**PROBLEM TO SOLVE:** What is the number of lines in these entries that include "FileFunction"? Write that number and no other text.
___ PROVIDED MATERIAL
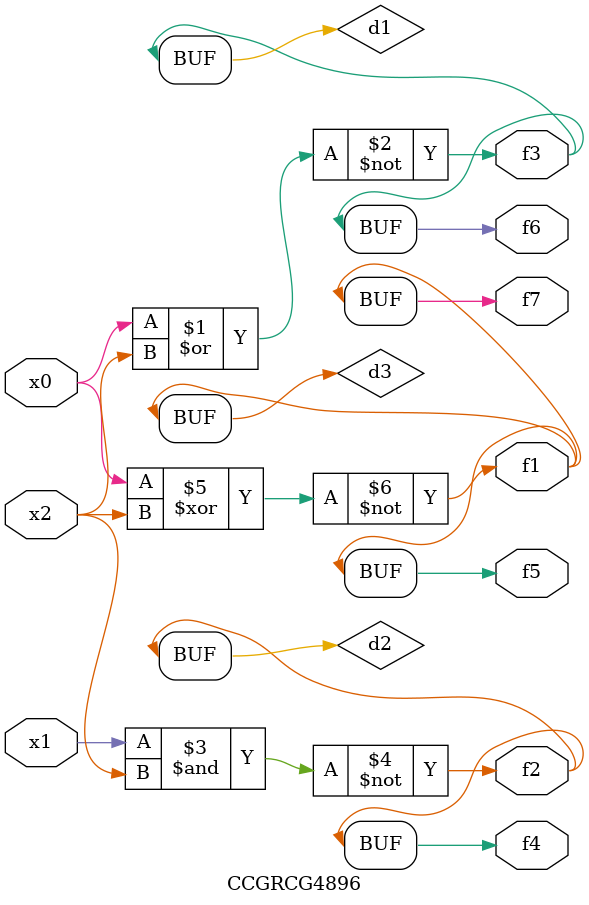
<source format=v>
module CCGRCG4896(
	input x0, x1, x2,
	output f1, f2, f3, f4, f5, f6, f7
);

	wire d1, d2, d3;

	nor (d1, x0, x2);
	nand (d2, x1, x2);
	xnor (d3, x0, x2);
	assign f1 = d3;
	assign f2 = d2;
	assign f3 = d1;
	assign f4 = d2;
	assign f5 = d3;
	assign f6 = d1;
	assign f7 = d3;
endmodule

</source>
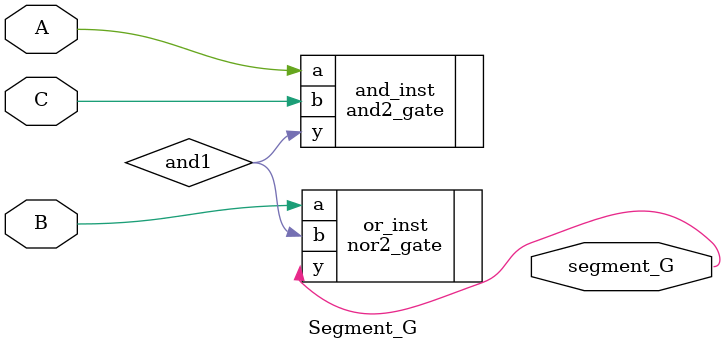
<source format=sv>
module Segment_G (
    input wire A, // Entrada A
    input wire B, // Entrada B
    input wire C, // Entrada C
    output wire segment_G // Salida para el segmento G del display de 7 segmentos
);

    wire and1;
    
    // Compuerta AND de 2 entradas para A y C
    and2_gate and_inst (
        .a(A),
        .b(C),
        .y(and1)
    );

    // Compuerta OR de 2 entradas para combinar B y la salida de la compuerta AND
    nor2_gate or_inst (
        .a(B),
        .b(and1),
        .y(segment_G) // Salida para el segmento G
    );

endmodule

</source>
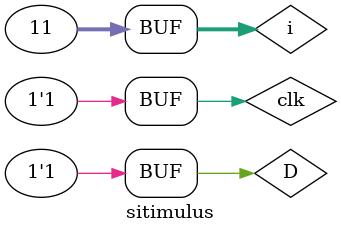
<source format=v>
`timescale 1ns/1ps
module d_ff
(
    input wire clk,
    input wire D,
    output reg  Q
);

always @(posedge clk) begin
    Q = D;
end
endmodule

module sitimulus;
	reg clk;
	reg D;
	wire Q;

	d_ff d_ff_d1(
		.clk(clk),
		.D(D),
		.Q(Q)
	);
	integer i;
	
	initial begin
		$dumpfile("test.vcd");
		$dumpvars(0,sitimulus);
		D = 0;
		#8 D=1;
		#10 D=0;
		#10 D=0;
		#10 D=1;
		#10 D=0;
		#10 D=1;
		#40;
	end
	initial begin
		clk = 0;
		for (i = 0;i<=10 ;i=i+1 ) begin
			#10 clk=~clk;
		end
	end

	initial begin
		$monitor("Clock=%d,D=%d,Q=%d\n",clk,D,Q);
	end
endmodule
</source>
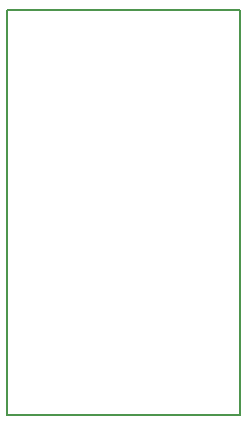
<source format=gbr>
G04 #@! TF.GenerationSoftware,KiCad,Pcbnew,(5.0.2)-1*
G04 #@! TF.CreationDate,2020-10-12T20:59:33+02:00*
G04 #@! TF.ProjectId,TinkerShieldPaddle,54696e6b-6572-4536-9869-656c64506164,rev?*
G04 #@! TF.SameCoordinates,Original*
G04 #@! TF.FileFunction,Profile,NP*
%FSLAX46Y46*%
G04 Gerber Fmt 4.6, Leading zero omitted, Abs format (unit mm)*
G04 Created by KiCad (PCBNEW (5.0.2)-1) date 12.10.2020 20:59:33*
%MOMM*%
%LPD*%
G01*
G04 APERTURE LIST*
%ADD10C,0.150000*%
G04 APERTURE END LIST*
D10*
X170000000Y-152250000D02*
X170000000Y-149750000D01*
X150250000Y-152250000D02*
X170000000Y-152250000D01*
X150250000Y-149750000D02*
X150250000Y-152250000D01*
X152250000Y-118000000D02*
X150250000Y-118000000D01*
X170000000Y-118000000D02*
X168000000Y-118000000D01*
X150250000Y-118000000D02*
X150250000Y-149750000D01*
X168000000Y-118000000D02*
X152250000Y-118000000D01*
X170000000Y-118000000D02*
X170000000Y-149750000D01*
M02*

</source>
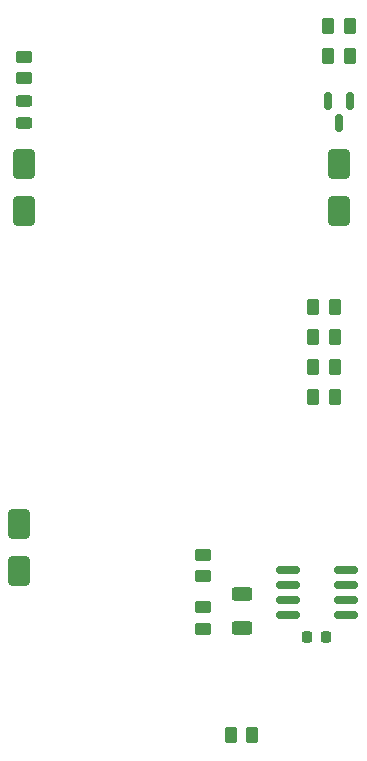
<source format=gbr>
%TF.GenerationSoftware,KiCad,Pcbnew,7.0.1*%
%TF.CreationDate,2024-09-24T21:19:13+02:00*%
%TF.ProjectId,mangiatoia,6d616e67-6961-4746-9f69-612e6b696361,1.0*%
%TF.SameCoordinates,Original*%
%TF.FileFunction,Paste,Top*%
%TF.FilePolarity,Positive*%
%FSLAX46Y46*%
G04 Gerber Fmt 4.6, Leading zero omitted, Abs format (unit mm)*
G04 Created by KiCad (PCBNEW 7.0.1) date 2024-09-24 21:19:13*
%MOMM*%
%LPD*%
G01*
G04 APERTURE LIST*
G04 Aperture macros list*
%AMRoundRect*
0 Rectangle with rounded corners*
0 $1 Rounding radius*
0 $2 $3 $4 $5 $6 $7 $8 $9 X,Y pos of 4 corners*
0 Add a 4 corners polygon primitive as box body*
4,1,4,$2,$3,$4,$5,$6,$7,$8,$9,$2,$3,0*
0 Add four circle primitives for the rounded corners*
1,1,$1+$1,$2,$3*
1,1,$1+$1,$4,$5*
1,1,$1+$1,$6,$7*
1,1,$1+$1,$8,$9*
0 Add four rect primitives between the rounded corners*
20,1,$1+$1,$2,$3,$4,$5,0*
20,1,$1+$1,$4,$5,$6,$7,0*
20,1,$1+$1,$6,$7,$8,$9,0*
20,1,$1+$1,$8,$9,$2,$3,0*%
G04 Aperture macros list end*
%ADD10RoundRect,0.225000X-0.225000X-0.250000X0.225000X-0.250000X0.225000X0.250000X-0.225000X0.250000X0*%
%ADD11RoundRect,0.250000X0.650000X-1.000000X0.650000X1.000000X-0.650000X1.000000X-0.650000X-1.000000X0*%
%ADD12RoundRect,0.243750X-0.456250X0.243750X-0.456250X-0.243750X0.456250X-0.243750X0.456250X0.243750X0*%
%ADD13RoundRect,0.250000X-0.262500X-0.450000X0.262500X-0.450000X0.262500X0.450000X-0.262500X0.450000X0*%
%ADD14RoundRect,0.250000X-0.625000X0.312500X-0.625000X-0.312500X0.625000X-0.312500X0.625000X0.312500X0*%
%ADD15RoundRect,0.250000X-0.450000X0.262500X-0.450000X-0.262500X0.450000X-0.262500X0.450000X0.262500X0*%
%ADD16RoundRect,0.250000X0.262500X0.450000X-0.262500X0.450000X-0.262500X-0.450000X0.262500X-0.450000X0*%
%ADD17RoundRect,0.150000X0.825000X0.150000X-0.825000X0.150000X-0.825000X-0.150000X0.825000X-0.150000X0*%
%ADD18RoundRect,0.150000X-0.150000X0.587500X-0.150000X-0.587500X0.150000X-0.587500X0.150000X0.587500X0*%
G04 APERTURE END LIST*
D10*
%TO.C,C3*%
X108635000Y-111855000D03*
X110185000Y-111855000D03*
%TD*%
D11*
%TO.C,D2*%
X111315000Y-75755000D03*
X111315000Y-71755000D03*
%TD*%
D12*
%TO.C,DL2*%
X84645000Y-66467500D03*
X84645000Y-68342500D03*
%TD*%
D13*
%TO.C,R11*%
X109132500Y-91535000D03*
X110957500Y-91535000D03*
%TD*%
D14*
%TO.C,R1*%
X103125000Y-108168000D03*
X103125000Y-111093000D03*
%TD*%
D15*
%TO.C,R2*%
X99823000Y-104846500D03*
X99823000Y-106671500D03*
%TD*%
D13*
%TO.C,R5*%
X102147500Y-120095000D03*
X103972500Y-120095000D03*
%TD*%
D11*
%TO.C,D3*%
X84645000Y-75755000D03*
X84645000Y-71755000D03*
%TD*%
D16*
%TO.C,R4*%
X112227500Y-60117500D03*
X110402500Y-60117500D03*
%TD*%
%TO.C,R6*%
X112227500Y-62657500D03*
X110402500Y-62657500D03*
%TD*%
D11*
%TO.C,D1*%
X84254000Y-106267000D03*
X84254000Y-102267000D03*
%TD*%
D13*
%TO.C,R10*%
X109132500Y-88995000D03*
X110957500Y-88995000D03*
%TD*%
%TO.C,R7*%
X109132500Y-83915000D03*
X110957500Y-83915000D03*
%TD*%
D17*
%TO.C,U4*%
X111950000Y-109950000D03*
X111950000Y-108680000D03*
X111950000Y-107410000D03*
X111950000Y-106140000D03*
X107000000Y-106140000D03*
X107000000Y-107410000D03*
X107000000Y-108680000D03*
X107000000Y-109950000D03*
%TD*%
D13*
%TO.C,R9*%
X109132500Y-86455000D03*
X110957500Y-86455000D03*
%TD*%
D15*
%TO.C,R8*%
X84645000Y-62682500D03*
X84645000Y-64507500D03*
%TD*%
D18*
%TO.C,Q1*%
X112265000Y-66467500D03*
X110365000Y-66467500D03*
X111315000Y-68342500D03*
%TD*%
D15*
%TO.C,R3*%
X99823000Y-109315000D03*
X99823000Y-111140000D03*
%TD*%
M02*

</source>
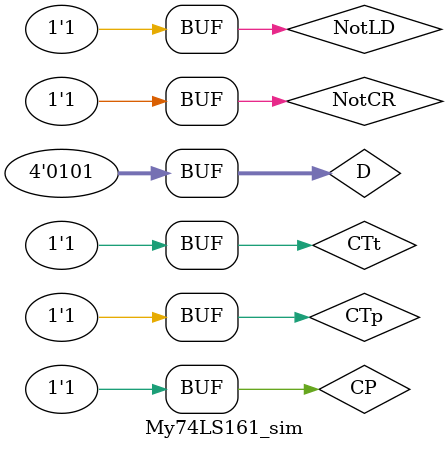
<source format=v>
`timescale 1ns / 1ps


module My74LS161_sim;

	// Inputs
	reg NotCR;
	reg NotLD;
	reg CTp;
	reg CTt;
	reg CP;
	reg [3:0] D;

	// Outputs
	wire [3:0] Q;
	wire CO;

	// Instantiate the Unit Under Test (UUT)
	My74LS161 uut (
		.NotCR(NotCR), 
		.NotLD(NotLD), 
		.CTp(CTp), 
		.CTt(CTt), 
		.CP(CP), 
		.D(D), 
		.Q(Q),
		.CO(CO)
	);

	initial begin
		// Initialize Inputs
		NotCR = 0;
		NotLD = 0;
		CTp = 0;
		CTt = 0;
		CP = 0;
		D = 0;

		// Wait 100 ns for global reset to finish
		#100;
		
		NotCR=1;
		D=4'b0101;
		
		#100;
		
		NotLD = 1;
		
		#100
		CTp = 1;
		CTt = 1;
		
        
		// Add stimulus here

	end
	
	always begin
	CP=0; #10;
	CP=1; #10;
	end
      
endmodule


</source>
______
**OUTPUT OF THE EXERCISE:** 2